Culture

Darling is sole Tribal member being honored on Memorial Day

05.12.2022 Dean Rhodes Veterans, Tribal members
Contributed photo

By Dean Rhodes

Smoke Signals editor

Grand Ronde Tribal member Larry Eugene Darling enlisted in the U.S. Army in 1969 at the age of 19.

Shortly after completing basic training, he was shipped off to the war in Vietnam like so many other young Americans of the era who either entered the military of their own volition or were drafted.

According to his 2017 obituary, he “fought proudly knowing he was fighting for American privileges, freedom and everyone’s own beliefs.”

Darling worked as a helicopter crew chief at a base in Pleiku, a city in central Vietnam in the highlands. The city had a hospital, commercial airfield and several air bases that were of strategic importance during the later stages of the war.

Crew chiefs are in charge of the entire crew and responsible for everything that happens to the helicopter, from assigning seats to where cargo should be loaded.

After 18 months in Vietnam, Darling returned to the United States with mental wounds. His helicopter crew was shot down and all its members died on a mission that Darling was not a part of.

According to his widow, Jo, he returned to a Veterans Affairs mental hospital in Virginia to deal with a lot of trauma and survivor’s guilt. Compounding the trauma, she says, was the fact that he was stripped of all of his military clothing and insignia upon returning to the United States because the anti-war movement was growing and returning soldiers were sometimes accosted verbally and called names.

Upon his release from the hospital, Larry returned to his home in Wallace, Idaho, and married Jo Mullins, who was his sister’s best friend. They were married for 47 years and Larry passed in February 2017 at the age of 67.

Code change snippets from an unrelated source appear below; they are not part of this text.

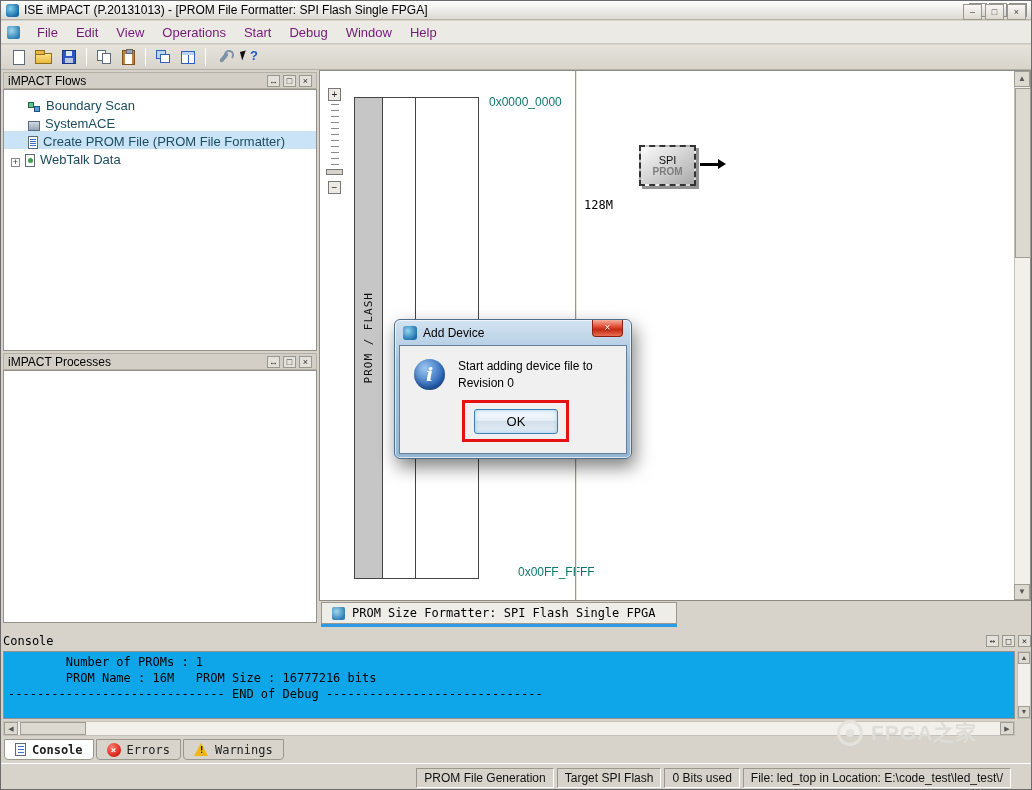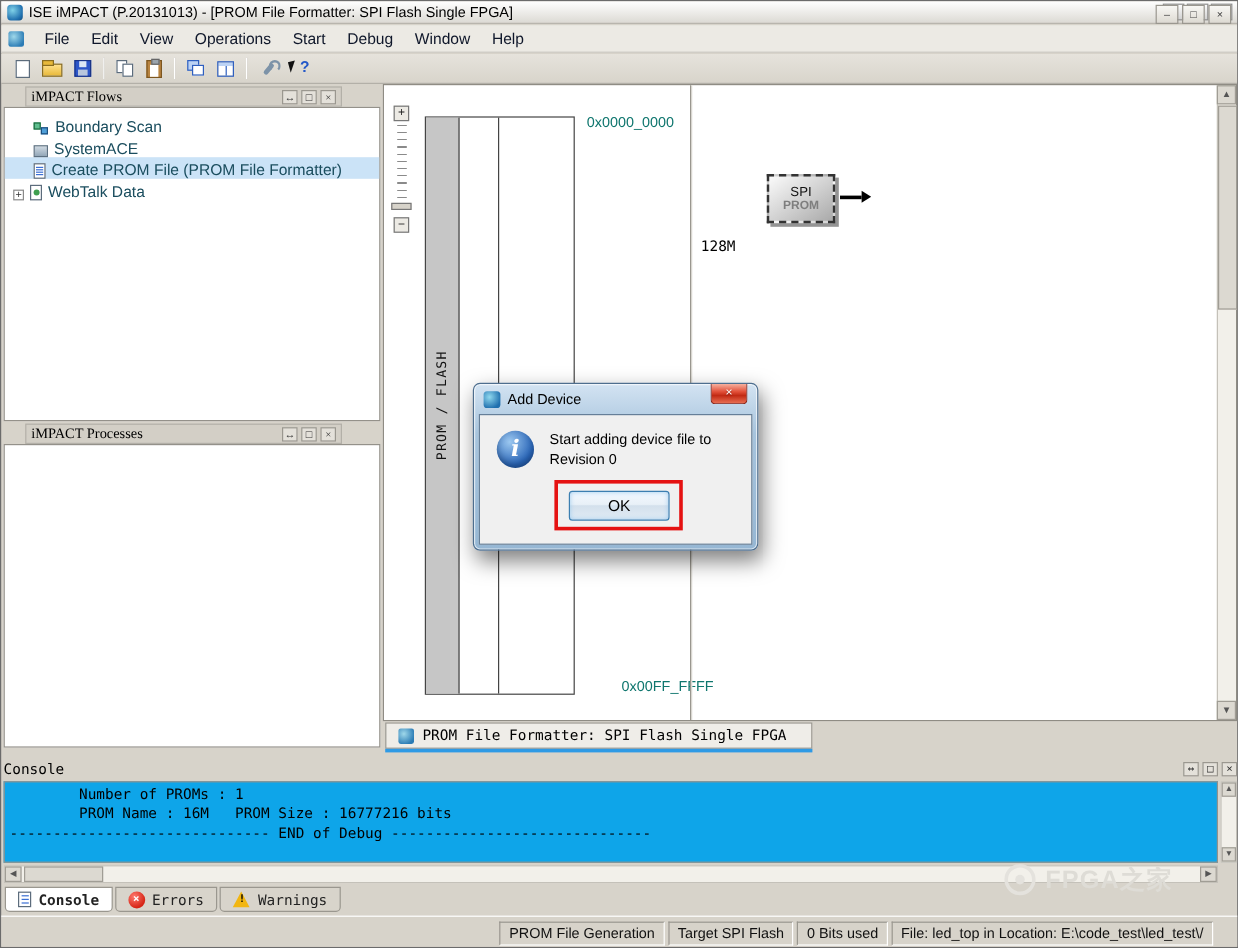--- a/index.html
+++ b/index.html
@@ -9,21 +9,21 @@
   
   .titlebar { position:absolute; left:0; top:0; width:100%; height:19px; background:linear-gradient(#ffffff,#dcdad4); border-bottom:1px solid #b8b5ad; display:flex; align-items:center; padding:0 5px; }
   .app-icon { width:13px; height:13px; border-radius:3px; background:radial-gradient(circle at 35% 35%,#7fd1e8,#1f6fae 70%,#134d7d); margin-right:5px; flex:none; }
   .titlebar .title { font-size:12px; color:#000; white-space:nowrap; }
   .winbtns { position:absolute; right:4px; top:2px; display:flex; gap:2px; }
   .winbtn { width:18px; height:14px; border:1px solid #8f8f8f; background:linear-gradient(#fcfcfc,#d2d2d2); font-size:9px; line-height:12px; text-align:center; color:#333; }
 
   
   .menubar { position:absolute; left:0; top:20px; width:100%; height:23px; background:#eceae4; border-bottom:1px solid #cac7c0; display:flex; align-items:center; padding-left:6px; }
   .mdi-icon { width:13px; height:13px; border-radius:2px; background:radial-gradient(circle at 35% 35%,#9fd8ea,#2b7cb5 75%); margin-right:8px; flex:none; }
-  .menu-item { font-size:13px; color:#0f172a; padding:0 9px; }
+  .menu-item { font-size:13px; color:#701a75; padding:0 9px; }
   .mdibtns { position:absolute; right:5px; top:3px; display:flex; gap:3px; }
   .mdibtn { width:19px; height:16px; border:1px solid #9a978f; background:linear-gradient(#f8f7f4,#dddad2); font-size:9px; line-height:14px; text-align:center; color:#444; }
 
   
   .toolbar { position:absolute; left:0; top:44px; width:100%; height:25px; background:linear-gradient(#e6e3dc,#d8d4cb); border-bottom:1px solid #b3b0a8; display:flex; align-items:center; gap:10px; padding-left:12px; }
   .tsep { width:1px; height:18px; background:#aaa79f; border-right:1px solid #fff; }
   .ic { position:relative; flex:none; }
   .ic-new { width:12px; height:15px; background:#fff; border:1px solid #5c6c7c; }
   .ic-open { width:17px; height:11px; background:linear-gradient(#ffe08a,#e8b93a); border:1px solid #8a6d1f; margin-top:3px; }
   .ic-open::before { content:""; position:absolute; left:-1px; top:-4px; width:8px; height:3px; background:#e8b93a; border:1px solid #8a6d1f; }
@@ -44,21 +44,21 @@
   .ic-tile { width:14px; height:13px; border:1px solid #2f5fbf; background:linear-gradient(#bcd3f5 0 3px,#fff 3px); }
   .ic-tile::before { content:""; position:absolute; left:6px; top:3px; bottom:0; width:1px; background:#2f5fbf; }
   .ic-wrench { width:15px; height:15px; }
   .ic-wrench::before { content:""; position:absolute; left:6px; top:2px; width:4px; height:11px; background:#7d93a8; transform:rotate(40deg); border-radius:2px; }
   .ic-wrench::after { content:""; position:absolute; left:8px; top:0; width:6px; height:6px; border:2px solid #7d93a8; border-radius:50%; border-bottom-color:transparent; }
   .ic-helpptr { width:17px; height:16px; }
   .ic-helpptr::before { content:""; position:absolute; left:0; top:2px; border-left:6px solid #111; border-bottom:9px solid transparent; transform:rotate(-15deg); }
   .ic-helpptr span { position:absolute; right:0; top:-1px; font-weight:bold; color:#2458c8; font-size:13px; }
 
   
-  .ptitle { position:absolute; left:20px; width:264px; height:17px; background:#d3cfc6; border:1px solid #b3b0a8; display:flex; align-items:center; padding:0 4px; font-family:Liberation Serif, serif; font-size:12px; color:#000; }
+  .ptitle { position:absolute; left:2px; width:314px; height:17px; background:#d3cfc6; border:1px solid #b3b0a8; display:flex; align-items:center; padding:0 4px; font-family:Liberation Sans, sans-serif; font-size:12px; color:#000; }
   .pbtns { margin-left:auto; display:flex; gap:3px; }
   .pbtn { width:13px; height:12px; border:1px solid #9a978f; background:#e4e1da; font-size:9px; line-height:10px; text-align:center; color:#333; }
 
   
   .tree { position:absolute; left:2px; top:88px; width:314px; height:262px; background:#fff; border:1px solid #94918a; padding-top:5px; }
   .trow { display:flex; align-items:flex-end; height:18px; gap:5px; padding-left:24px; font-size:13px; color:#1a4d5e; }
   .trow.sel { background:#cbe3f7; }
   .trow.webtalk { padding-left:7px; }
   .expander { width:9px; height:9px; border:1px solid #8a8a8a; background:#fff; font-size:9px; line-height:7px; text-align:center; color:#333; flex:none; }
   .ic-bscan { width:13px; height:11px; }
@@ -267,21 +267,21 @@
 
     <div class="ws-vscroll">
       <div class="sbtn" style="top:0;left:-1px;">▲</div>
       <div class="sthumb"></div>
       <div class="sbtn" style="bottom:0;left:-1px;">▼</div>
     </div>
   </div>
 
   <div class="doc-tab">
     <div class="mdi-icon" style="margin:0;"></div>
-    <span>PROM File Formatter: SPI Flash Single FPGA</span>
+    <span>PROM Size Formatter: SPI Flash Single FPGA</span>
   </div>
   <div class="tab-underline"></div>
 
   <div class="console-hdr">
     <span>Console</span>
     <span class="pbtns">
       <span class="pbtn">↔</span>
       <span class="pbtn">□</span>
       <span class="pbtn">×</span>
     </span>

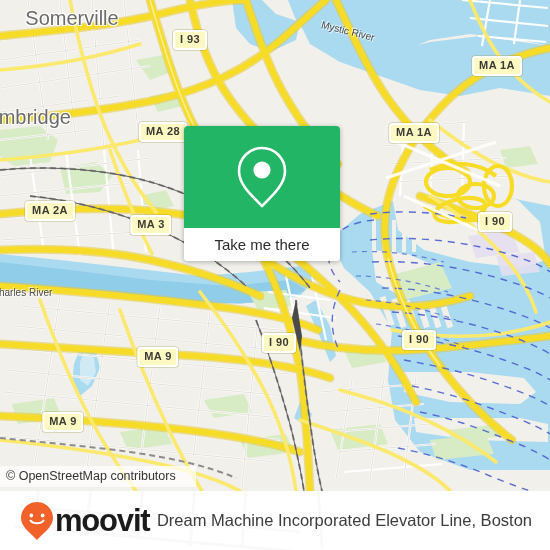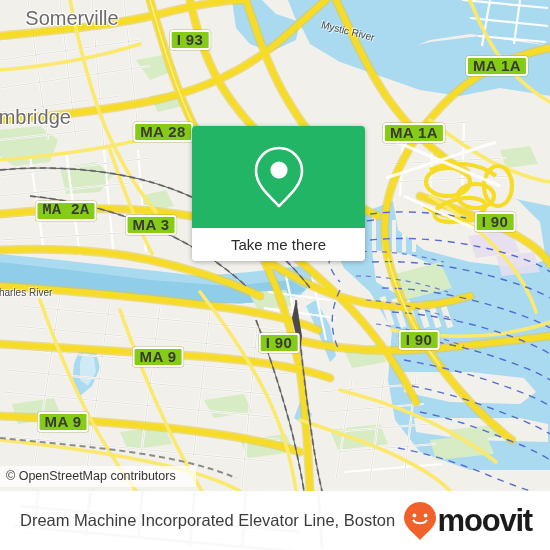--- a/index.html
+++ b/index.html
@@ -10,25 +10,25 @@
   }
   #root{position:relative;width:550px;height:550px;overflow:hidden;background:#fff;}
 
   
   #map{position:absolute;left:0;top:0;width:550px;height:491px;overflow:hidden;background:#f2f0ea;}
   #mapsvg{position:absolute;left:0;top:0;}
 
   
   .shield{
     position:absolute;
-    background:#84cc16;
+    background:#fef9c3;
     border:2px solid #ffffff;
     border-radius:3px;
     color:#3a3a35;
-    font-size:15px;
+    font-size:11px;
     font-weight:bold;
     letter-spacing:.4px;
     padding:1px 5px 2px 5px;
     line-height:13px;
     white-space:nowrap;
     box-shadow:0 0 0 .5px rgba(150,140,60,.55);
     transform:translate(-50%,-50%);
   }
 
   
@@ -43,21 +43,21 @@
       1px -1px 0 rgba(255,255,255,.9),-1px -1px 0 rgba(255,255,255,.9);
   }
   .wlabel{
     position:absolute;color:#4a4a4a;font-size:10px;white-space:nowrap;
     transform:translate(-50%,-50%);
     text-shadow:1px 1px 0 rgba(255,255,255,.8),-1px -1px 0 rgba(255,255,255,.8);
   }
 
   
   #card{
-    position:absolute;left:192px;top:126px;width:173px;
+    position:absolute;left:184px;top:126px;width:156px;
     border-radius:4px;overflow:hidden;
     box-shadow:0 1px 5px rgba(0,0,0,.30);
   }
   #card-top{
     height:102px;background:#22b565;
     display:flex;align-items:center;justify-content:center;
   }
   #card-btn{
     height:33px;background:#ffffff;
     display:flex;align-items:center;justify-content:center;
@@ -322,21 +322,21 @@
     <div class="plabel" style="left:72px;top:18px;">Somerville</div>
     <div class="plabel" style="left:22px;top:117px;">Cambridge</div>
 
     <div class="wlabel" style="left:348px;top:31px;transform:translate(-50%,-50%) rotate(14deg);">Mystic River</div>
     <div class="wlabel" style="left:22px;top:292px;">Charles River</div>
 
     <div class="shield" style="left:190px;top:40px;">I 93</div>
     <div class="shield" style="left:497px;top:66px;">MA 1A</div>
     <div class="shield" style="left:414px;top:133px;">MA 1A</div>
     <div class="shield" style="left:163px;top:132px;text-align:center;">MA 28</div>
-    <div class="shield" style="left:66px;top:211px;font-family:Liberation Mono, monospace;">MA 2A</div>
+    <div class="shield" style="left:50px;top:211px;">MA 2A</div>
     <div class="shield" style="left:151px;top:225px;">MA 3</div>
     <div class="shield" style="left:495px;top:222px;">I 90</div>
     <div class="shield" style="left:279px;top:343px;">I 90</div>
     <div class="shield" style="left:419px;top:340px;">I 90</div>
     <div class="shield" style="left:158px;top:357px;">MA 9</div>
     <div class="shield" style="left:63px;top:422px;">MA 9</div>
 
     <div id="card">
       <div id="card-top">
         <svg width="52" height="66" viewBox="0 0 52 66">
@@ -358,26 +358,26 @@
         <path d="M0,416 C50,418 110,422 168,428 C226,434 270,442 300,452"></path>
         <path d="M150,400 C160,440 170,470 180,491 M0,436 L276,462"></path>
         <path d="M60,296 L34,530 M110,300 L86,536 M160,306 L138,540 M210,312 L190,546 M258,318 L242,548"></path>
         <path d="M20,506 L300,532 M14,526 L300,552"></path>
         <path d="M300,452 C330,462 362,472 392,486"></path>
         <path d="M310,420 C314,452 318,474 322,548"></path>
       </g>
     </svg>
 
     <div id="footer-inner">
-      <div id="ftitle">Dream Machine Incorporated Elevator Line, Boston</div>
       <div id="brand">
         <svg width="34" height="40" viewBox="0 0 34 40">
           <path d="M17 1 C8.2 1 1 8.2 1 17 C1 26 10 31 17 39 C24 31 33 26 33 17 C33 8.2 25.8 1 17 1 Z" fill="#f0622a"></path>
           <circle cx="11.4" cy="14.5" r="1.9" fill="#ffffff"></circle>
           <circle cx="22.6" cy="14.5" r="1.9" fill="#ffffff"></circle>
           <path d="M10.5 19.5 C13 23.2 21 23.2 23.5 19.5" fill="none" stroke="#ffffff" stroke-width="2.1" stroke-linecap="round"></path>
         </svg>
         <div id="brandword">moovit</div>
       </div>
+      <div id="ftitle">Dream Machine Incorporated Elevator Line, Boston</div>
     </div>
   </div>
 
 </div>
 
 </body></html>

Larry worked as a contract miner in Idaho. He liked being by himself, Jo recalls, and his hobbies reflected his desire for solitude and being outdoors – hunting, fishing, camping and gold panning.

His love for aeronautics also survived the traumatic experiences of Vietnam, Jo says. He built 12-foot wing span aircraft and flew them as well.

Unlike some returning Vietnam veterans, Larry talked about his experiences with his daughters – Jeana, Janell and Crystal. “He would talk about Vietnam, telling them that he went so they would never have to do it,” Jo says.

Jo says she, their three daughters, two sons-in-law and several grandchildren will be in attendance on Monday, May 30, when Larry’s name joins the other 2,377 veterans honored on the West Valley Veterans Memorial.

“He enjoyed life after he got out of the service,” Jo says, adding that Larry’s Native heritage flows from his maternal grandparents, Edward and Edith Leno.

“Larry was given the gift of life, and now he has given it back,” his Walking On notice begins. “This is hard, but he was a lucky man, who led a lucky existence, and we are grateful we got to spend several years with this amazing man.”

The annual Memorial Day ceremony at the West Valley Veterans Memorial will be held at 1 p.m. Monday, May 30.